====== GIVEN DATA

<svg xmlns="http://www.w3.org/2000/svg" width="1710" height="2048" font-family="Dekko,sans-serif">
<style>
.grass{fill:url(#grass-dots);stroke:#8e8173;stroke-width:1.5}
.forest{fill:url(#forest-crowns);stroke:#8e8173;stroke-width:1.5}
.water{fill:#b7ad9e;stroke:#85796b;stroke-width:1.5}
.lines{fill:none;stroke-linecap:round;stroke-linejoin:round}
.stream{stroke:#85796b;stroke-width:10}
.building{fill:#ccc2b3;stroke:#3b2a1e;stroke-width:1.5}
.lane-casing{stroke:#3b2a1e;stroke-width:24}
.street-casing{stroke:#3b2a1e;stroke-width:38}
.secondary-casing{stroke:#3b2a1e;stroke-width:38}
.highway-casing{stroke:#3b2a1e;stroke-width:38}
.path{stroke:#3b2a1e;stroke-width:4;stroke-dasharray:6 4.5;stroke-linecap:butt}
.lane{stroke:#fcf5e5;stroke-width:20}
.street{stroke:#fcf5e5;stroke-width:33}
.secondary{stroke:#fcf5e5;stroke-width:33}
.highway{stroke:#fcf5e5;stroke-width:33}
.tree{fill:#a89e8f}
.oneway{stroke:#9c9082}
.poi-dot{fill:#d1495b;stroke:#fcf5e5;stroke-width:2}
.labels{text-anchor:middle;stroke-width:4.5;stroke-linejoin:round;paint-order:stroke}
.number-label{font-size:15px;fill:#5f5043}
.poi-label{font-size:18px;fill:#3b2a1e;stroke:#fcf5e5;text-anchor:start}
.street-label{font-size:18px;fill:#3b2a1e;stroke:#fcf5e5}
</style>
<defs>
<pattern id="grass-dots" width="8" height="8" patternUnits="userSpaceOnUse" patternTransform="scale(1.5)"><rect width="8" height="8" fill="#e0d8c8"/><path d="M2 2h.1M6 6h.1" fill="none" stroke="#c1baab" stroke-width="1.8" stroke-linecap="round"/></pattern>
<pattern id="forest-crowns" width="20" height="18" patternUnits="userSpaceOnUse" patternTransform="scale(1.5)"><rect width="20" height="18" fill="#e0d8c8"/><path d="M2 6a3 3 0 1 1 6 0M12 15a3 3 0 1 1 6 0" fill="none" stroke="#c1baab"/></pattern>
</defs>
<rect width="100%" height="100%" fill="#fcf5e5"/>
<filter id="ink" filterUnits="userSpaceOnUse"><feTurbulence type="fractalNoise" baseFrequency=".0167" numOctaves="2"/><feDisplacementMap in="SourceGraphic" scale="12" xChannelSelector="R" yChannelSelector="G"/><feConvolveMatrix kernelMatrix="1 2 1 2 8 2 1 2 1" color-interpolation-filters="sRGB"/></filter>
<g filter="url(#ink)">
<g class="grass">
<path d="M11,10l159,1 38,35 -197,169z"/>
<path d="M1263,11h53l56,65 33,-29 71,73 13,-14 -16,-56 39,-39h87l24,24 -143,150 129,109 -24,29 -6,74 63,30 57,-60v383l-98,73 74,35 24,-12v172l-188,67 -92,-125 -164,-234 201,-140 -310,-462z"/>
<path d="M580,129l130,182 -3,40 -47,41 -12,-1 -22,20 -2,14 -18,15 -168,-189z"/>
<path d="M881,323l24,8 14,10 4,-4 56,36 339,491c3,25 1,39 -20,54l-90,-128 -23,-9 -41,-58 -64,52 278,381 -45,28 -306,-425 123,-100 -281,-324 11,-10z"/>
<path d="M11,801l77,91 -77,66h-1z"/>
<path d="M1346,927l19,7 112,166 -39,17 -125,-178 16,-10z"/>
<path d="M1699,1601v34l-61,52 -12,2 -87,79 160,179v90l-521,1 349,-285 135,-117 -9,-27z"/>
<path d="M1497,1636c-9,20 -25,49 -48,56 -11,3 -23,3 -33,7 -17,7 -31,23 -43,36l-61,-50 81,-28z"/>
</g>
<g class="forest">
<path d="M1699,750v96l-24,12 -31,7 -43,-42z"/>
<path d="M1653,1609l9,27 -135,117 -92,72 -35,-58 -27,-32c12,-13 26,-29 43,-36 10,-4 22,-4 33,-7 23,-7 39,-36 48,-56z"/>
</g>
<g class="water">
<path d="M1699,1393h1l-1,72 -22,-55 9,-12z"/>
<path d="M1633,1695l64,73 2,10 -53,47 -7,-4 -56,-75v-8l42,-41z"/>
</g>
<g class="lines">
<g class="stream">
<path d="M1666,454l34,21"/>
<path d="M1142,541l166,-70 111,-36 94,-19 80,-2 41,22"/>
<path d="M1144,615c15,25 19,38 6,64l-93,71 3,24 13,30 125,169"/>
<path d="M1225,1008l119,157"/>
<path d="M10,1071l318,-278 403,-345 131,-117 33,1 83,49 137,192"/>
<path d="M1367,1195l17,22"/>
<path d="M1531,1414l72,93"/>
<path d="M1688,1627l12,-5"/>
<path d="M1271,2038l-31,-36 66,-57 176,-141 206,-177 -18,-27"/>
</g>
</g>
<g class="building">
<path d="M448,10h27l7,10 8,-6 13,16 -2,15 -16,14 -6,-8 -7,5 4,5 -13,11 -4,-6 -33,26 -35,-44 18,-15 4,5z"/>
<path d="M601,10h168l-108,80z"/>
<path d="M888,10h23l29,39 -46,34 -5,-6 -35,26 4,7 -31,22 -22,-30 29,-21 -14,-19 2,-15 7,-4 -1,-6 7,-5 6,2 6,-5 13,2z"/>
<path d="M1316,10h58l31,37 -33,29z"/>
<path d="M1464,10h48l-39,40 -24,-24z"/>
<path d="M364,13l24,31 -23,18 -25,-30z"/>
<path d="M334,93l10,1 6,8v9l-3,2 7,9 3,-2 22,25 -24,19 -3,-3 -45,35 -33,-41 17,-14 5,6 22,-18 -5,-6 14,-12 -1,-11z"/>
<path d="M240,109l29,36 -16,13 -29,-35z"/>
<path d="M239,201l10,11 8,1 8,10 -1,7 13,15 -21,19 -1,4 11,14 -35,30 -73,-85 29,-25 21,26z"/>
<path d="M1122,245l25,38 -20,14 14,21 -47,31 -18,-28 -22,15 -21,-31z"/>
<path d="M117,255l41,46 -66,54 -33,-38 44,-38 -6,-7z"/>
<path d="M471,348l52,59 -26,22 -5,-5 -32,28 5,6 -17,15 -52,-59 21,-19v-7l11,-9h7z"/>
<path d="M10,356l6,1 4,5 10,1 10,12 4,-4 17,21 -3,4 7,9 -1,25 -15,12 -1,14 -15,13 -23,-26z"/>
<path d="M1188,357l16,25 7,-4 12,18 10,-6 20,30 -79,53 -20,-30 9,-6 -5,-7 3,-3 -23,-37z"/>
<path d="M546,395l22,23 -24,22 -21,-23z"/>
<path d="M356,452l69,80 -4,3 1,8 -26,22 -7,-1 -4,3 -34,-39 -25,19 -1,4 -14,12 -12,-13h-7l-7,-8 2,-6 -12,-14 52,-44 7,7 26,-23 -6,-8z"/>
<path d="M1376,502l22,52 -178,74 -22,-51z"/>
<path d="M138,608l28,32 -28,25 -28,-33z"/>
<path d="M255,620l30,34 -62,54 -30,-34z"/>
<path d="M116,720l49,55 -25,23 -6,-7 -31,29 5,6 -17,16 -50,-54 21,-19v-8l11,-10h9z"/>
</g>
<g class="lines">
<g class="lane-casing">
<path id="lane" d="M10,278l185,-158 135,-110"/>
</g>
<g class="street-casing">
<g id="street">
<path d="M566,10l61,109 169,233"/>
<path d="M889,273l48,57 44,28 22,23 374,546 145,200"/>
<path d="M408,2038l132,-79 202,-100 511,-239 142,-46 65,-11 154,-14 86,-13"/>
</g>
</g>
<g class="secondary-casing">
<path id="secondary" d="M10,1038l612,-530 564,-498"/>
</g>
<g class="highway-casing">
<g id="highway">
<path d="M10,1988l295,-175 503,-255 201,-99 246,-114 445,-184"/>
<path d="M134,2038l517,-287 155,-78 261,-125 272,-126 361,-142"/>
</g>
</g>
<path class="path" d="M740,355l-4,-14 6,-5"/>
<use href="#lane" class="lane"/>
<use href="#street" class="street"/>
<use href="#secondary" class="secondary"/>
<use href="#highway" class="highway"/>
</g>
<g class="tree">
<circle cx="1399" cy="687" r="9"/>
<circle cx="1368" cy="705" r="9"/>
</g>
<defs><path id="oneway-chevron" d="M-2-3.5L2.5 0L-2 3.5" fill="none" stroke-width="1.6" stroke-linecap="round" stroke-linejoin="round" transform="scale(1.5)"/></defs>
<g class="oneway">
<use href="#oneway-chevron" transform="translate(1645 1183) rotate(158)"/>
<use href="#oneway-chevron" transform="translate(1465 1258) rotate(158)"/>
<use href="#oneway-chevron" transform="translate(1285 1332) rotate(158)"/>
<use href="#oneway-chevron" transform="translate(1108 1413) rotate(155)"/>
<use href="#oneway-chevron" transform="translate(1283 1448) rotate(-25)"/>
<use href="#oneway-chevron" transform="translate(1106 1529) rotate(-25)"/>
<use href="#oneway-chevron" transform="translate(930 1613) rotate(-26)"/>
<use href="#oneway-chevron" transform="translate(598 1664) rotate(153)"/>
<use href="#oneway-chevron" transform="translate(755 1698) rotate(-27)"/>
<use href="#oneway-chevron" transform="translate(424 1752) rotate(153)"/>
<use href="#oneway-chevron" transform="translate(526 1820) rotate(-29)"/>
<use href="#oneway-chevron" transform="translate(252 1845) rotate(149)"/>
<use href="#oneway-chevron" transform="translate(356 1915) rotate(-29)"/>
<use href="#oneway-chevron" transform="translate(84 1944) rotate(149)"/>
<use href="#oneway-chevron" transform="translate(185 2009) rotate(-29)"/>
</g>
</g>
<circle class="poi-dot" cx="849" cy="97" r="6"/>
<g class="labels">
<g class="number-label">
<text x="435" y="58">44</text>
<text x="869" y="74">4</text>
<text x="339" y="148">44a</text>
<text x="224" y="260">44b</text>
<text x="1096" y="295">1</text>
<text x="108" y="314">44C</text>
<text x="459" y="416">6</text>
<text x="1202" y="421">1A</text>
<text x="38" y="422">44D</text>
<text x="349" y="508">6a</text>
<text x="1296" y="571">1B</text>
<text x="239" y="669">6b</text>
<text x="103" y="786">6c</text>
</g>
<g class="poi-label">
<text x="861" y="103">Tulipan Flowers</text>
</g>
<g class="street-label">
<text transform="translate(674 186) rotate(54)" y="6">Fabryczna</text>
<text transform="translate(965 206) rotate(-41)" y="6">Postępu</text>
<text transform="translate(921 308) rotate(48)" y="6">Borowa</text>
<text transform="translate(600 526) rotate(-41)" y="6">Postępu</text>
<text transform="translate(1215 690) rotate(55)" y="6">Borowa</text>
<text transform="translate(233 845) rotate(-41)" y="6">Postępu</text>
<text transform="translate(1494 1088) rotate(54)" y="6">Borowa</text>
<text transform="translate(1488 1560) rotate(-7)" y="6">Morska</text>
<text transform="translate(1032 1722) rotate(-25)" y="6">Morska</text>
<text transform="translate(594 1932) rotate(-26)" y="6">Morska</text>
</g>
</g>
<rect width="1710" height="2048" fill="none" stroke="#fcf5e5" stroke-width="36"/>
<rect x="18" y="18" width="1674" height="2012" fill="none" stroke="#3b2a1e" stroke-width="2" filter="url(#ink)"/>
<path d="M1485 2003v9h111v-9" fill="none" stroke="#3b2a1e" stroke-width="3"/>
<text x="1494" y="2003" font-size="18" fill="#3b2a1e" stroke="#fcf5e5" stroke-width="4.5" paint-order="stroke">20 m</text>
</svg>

============

**AIM OF THE TASK**:
Among the entries above, find every line holding "labels" and copy it.

**REPLY TO THE EXERCISE**:
.labels{text-anchor:middle;stroke-width:4.5;stroke-linejoin:round;paint-order:stroke}
<g class="labels">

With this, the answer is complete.